▶ _INFORMATION GIVEN_:
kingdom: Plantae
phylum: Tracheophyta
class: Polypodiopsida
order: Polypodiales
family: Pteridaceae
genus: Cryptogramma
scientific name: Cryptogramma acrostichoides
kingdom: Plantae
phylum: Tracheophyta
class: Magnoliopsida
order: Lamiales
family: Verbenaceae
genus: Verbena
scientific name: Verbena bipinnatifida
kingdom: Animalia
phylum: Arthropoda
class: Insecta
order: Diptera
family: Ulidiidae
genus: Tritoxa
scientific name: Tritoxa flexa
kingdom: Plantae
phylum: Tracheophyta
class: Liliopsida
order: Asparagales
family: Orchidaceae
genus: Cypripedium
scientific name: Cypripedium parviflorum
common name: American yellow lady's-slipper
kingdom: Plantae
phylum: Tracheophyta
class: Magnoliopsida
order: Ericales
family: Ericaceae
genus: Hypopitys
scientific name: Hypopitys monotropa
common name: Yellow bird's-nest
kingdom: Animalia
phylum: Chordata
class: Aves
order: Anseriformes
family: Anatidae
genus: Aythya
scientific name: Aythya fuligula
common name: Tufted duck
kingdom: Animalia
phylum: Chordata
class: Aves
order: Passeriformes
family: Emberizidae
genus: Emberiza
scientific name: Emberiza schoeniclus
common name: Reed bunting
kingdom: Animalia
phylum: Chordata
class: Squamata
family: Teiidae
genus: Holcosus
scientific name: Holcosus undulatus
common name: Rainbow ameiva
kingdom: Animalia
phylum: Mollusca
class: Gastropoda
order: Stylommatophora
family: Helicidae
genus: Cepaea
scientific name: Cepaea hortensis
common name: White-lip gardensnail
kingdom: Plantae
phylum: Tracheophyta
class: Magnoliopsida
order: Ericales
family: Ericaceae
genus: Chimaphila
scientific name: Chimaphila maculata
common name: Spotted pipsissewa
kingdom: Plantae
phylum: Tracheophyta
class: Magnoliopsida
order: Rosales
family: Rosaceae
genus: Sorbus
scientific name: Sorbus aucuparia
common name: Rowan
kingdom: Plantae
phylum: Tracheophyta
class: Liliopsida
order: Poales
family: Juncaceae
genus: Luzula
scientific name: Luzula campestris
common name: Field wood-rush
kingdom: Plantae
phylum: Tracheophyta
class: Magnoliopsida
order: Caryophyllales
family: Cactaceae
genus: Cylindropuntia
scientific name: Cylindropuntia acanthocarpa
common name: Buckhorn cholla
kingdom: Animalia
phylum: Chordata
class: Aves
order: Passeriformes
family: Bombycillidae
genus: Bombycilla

▶ _EXERCISE DESCRIPTION_: Rewrite every line of the records above as one numbered list, leaving out any blank lines.

▶ _SOLUTION FOR THIS PROBLEM_:
1. kingdom: Plantae
2. phylum: Tracheophyta
3. class: Polypodiopsida
4. order: Polypodiales
5. family: Pteridaceae
6. genus: Cryptogramma
7. scientific name: Cryptogramma acrostichoides
8. kingdom: Plantae
9. phylum: Tracheophyta
10. class: Magnoliopsida
11. order: Lamiales
12. family: Verbenaceae
13. genus: Verbena
14. scientific name: Verbena bipinnatifida
15. kingdom: Animalia
16. phylum: Arthropoda
17. class: Insecta
18. order: Diptera
19. family: Ulidiidae
20. genus: Tritoxa
21. scientific name: Tritoxa flexa
22. kingdom: Plantae
23. phylum: Tracheophyta
24. class: Liliopsida
25. order: Asparagales
26. family: Orchidaceae
27. genus: Cypripedium
28. scientific name: Cypripedium parviflorum
29. common name: American yellow lady's-slipper
30. kingdom: Plantae
31. phylum: Tracheophyta
32. class: Magnoliopsida
33. order: Ericales
34. family: Ericaceae
35. genus: Hypopitys
36. scientific name: Hypopitys monotropa
37. common name: Yellow bird's-nest
38. kingdom: Animalia
39. phylum: Chordata
40. class: Aves
41. order: Anseriformes
42. family: Anatidae
43. genus: Aythya
44. scientific name: Aythya fuligula
45. common name: Tufted duck
46. kingdom: Animalia
47. phylum: Chordata
48. class: Aves
49. order: Passeriformes
50. family: Emberizidae
51. genus: Emberiza
52. scientific name: Emberiza schoeniclus
53. common name: Reed bunting
54. kingdom: Animalia
55. phylum: Chordata
56. class: Squamata
57. family: Teiidae
58. genus: Holcosus
59. scientific name: Holcosus undulatus
60. common name: Rainbow ameiva
61. kingdom: Animalia
62. phylum: Mollusca
63. class: Gastropoda
64. order: Stylommatophora
65. family: Helicidae
66. genus: Cepaea
67. scientific name: Cepaea hortensis
68. common name: White-lip gardensnail
69. kingdom: Plantae
70. phylum: Tracheophyta
71. class: Magnoliopsida
72. order: Ericales
73. family: Ericaceae
74. genus: Chimaphila
75. scientific name: Chimaphila maculata
76. common name: Spotted pipsissewa
77. kingdom: Plantae
78. phylum: Tracheophyta
79. class: Magnoliopsida
80. order: Rosales
81. family: Rosaceae
82. genus: Sorbus
83. scientific name: Sorbus aucuparia
84. common name: Rowan
85. kingdom: Plantae
86. phylum: Tracheophyta
87. class: Liliopsida
88. order: Poales
89. family: Juncaceae
90. genus: Luzula
91. scientific name: Luzula campestris
92. common name: Field wood-rush
93. kingdom: Plantae
94. phylum: Tracheophyta
95. class: Magnoliopsida
96. order: Caryophyllales
97. family: Cactaceae
98. genus: Cylindropuntia
99. scientific name: Cylindropuntia acanthocarpa
100. common name: Buckhorn cholla
101. kingdom: Animalia
102. phylum: Chordata
103. class: Aves
104. order: Passeriformes
105. family: Bombycillidae
106. genus: Bombycilla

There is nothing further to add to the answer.